Houthi attacks on cargo ships in the Red Sea are disrupting grain shipments from Europe, Ukraine, and Russia to customers in East Africa and Asia, with the potential to drive up food costs in import-dependent countries, said a think tank blog on Wednesday. “While this worst-case scenario for the Red Sea crisis is still unlikely, the current disruption is a reminder of the fragility of supply chains and the need for countries to be flexible in sourcing food when disruptions occur,” it said.
Ship traffic on the Suez Canal is down sharply since the beginning of the attacks by Houthi militants based in Yemen. The Biden administration, which has coordinated an armed response to the attacks, said on Wednesday that it would label the rebel group as a “specially designated global terrorist.” National security adviser Jake Sullivan said the designation was “an important tool to impede terrorist funding to the Houthis, further restrict their access to financial markets, and hold them accountable for their actions.”
A relatively small share of the world’s grain passes through the Suez Canal: 14 percent of cereals and 4.5 percent of soybeans at the start of this decade, according to a Chatham House analysis.
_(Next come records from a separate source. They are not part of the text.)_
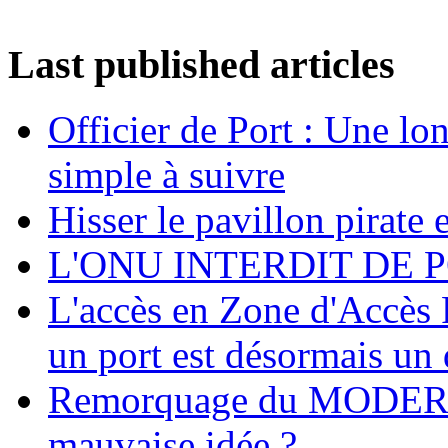
Last published articles
Officier de Port : Une lo
simple à suivre
Hisser le pavillon pirate e
L'ONU INTERDIT DE 
L'accès en Zone d'Accès R
un port est désormais un 
Remorquage du MODER
mauvaise idée ?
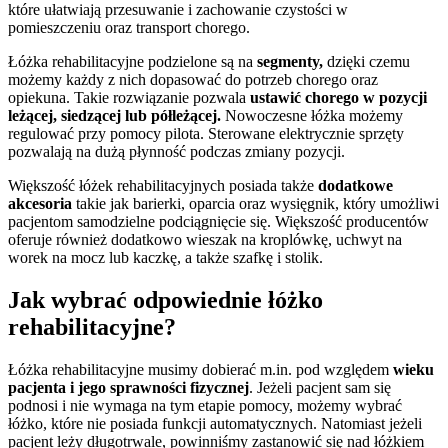
które ułatwiają przesuwanie i zachowanie czystości w
pomieszczeniu oraz transport chorego.
Łóżka rehabilitacyjne podzielone są na
segmenty,
dzięki czemu
możemy każdy z nich dopasować do potrzeb chorego oraz
opiekuna. Takie rozwiązanie pozwala
ustawić chorego w pozycji
leżącej, siedzącej lub półleżącej.
Nowoczesne łóżka możemy
regulować przy pomocy pilota. Sterowane elektrycznie sprzęty
pozwalają na dużą płynność podczas zmiany pozycji.
Większość łóżek rehabilitacyjnych posiada także
dodatkowe
akcesoria
takie jak barierki, oparcia oraz wysięgnik, który umożliwi
pacjentom samodzielne podciągnięcie się. Większość producentów
oferuje również dodatkowo wieszak na kroplówkę, uchwyt na
worek na mocz lub kaczkę, a także szafkę i stolik.
Jak wybrać odpowiednie łóżko
rehabilitacyjne?
Łóżka rehabilitacyjne musimy dobierać m.in. pod względem
wieku
pacjenta i jego sprawności fizycznej
. Jeżeli pacjent sam się
podnosi i nie wymaga na tym etapie pomocy, możemy wybrać
łóżko, które nie posiada funkcji automatycznych. Natomiast jeżeli
pacjent leży długotrwale, powinniśmy zastanowić się nad łóżkiem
World Trade Organization data suggest that 20 to 30 percent of wheat exports from the European Union, Russia, and Ukraine could be affected if shipping companies decided to take the much longer, and more expensive, route around Cape Horn to reach East Africa and Asia, said the blog by the International Food Policy Research Institute (IFPRI).
“Trade disruptions are most likely to impact the countries in East Africa, South Asia, Southeast Asia, and East Asia,” said the blog, written by IFPRI senior research fellow Joe Glauber and senior research analyst Abdullah Mamun. Iran and Pakistan, for instance, rely heavily on wheat imports from Europe and the Black Sea region, as do East African nations.
“If the disruptions continue, consumers in importing countries will end up bearing some of the cost increases. Countries may choose to seek alternative suppliers, although El Niño-related impacts have reduced wheat production in Australia, another major supplier to the region,” wrote Glauber and Mamun. Higher transportation costs also could pinch the prices offered to farmers for their crops in Europe, Russia, and Ukraine.
China has accounted for 30 percent of Ukraine’s corn exports since 2020. “Increased costs of sourcing Ukraine maize would likely push China to increase imports from the United States and Brazil,” said the blog.
Export demand for U.S. corn has held steady despite disruptions at, first, the Panama Canal, due to drought, and now, the Suez Canal, said USDA analysts last week. In the fall, shippers rerouted corn bound for Japan from New Orleans through the Suez Canal because of long waits at the Panama Canal. “However, recent Houthi militant attacks in the Red Sea have resulted in ship rerouting around the Cape of Good Hope, an even longer route,” the analysts said.
Another effect, said the USDA, was a huge increase in the volume of corn sold for delivery to Mexico and Colombia — 57 percent of corn inspected at U.S. Gulf ports from last September through December, compared to the four-year average of 20 percent. “For the first time since at least 2016/17, FGIS [Federal Grain Inspection Service] inspected 80,000 [metric] tons of exports to El Salvador and Guatemala via the Pacific Northwest.”